- [WHAT THE EXERCISE ASKS]: Lines from the one containing "デザイン性を重視したゲーミングPC" through the end of the entries below: set them down exactly, both ends included, with nothing added.

(INPUT DATA Opens)

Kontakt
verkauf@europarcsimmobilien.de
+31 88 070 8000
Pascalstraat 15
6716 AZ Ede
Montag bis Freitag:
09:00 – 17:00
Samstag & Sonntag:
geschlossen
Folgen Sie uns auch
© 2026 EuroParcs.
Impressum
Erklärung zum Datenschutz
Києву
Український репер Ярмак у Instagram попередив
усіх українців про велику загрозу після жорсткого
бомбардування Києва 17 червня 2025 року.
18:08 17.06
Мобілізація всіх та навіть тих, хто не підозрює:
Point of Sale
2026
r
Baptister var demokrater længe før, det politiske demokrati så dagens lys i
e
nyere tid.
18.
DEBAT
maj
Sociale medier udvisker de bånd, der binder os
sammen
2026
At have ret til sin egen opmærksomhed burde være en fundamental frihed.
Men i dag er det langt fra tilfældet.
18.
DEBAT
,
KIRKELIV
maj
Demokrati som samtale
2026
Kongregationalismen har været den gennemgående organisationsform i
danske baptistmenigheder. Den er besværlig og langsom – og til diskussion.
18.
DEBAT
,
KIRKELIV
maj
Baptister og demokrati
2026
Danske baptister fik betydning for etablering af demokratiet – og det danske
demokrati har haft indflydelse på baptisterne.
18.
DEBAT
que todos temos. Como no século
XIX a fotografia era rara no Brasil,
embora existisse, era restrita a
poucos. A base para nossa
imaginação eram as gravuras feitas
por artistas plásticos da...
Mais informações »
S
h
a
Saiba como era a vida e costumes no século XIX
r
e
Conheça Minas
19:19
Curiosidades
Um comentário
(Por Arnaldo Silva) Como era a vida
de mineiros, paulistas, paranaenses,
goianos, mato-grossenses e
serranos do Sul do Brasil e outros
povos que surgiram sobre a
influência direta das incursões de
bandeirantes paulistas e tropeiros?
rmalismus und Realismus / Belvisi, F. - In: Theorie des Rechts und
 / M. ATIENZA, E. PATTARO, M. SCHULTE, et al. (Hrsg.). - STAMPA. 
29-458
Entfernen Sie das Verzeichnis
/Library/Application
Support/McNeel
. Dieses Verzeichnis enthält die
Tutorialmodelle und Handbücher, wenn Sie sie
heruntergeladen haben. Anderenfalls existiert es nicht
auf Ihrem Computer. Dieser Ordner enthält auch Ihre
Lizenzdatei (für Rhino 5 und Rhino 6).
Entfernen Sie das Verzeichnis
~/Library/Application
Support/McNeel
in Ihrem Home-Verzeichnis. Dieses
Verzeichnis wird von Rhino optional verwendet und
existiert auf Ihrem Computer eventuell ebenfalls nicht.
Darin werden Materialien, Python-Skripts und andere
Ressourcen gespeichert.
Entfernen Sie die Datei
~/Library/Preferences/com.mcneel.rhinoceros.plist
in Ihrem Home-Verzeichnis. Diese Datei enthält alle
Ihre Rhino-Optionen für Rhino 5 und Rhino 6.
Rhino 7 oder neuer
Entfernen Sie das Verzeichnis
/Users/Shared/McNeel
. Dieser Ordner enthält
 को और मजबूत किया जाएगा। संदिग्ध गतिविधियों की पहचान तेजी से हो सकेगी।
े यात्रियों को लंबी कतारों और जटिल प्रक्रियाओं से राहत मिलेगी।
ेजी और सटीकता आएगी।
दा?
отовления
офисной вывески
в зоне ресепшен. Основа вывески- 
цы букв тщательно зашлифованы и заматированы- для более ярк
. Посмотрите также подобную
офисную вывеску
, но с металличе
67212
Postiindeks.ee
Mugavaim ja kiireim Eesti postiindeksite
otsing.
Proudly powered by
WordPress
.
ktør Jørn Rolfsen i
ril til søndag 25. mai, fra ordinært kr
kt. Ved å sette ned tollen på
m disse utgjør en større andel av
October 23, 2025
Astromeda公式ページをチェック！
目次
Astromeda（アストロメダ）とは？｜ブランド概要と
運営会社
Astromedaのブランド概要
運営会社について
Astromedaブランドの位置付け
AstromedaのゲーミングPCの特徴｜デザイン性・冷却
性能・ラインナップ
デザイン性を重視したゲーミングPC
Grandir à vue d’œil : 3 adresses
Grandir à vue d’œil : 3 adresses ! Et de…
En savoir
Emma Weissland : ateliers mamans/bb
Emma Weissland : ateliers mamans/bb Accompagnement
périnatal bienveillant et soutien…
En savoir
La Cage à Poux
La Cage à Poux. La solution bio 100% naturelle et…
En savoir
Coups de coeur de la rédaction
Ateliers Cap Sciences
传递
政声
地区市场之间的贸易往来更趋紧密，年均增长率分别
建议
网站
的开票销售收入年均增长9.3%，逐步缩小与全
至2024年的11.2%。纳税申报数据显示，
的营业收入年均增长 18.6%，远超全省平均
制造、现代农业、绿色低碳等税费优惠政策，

(INPUT DATA Closes)

- [EXERCISE RESPONSE]:
デザイン性を重視したゲーミングPC
Grandir à vue d’œil : 3 adresses
Grandir à vue d’œil : 3 adresses ! Et de…
En savoir
Emma Weissland : ateliers mamans/bb
Emma Weissland : ateliers mamans/bb Accompagnement
périnatal bienveillant et soutien…
En savoir
La Cage à Poux
La Cage à Poux. La solution bio 100% naturelle et…
En savoir
Coups de coeur de la rédaction
Ateliers Cap Sciences
传递
政声
地区市场之间的贸易往来更趋紧密，年均增长率分别
建议
网站
的开票销售收入年均增长9.3%，逐步缩小与全
至2024年的11.2%。纳税申报数据显示，
的营业收入年均增长 18.6%，远超全省平均
制造、现代农业、绿色低碳等税费优惠政策，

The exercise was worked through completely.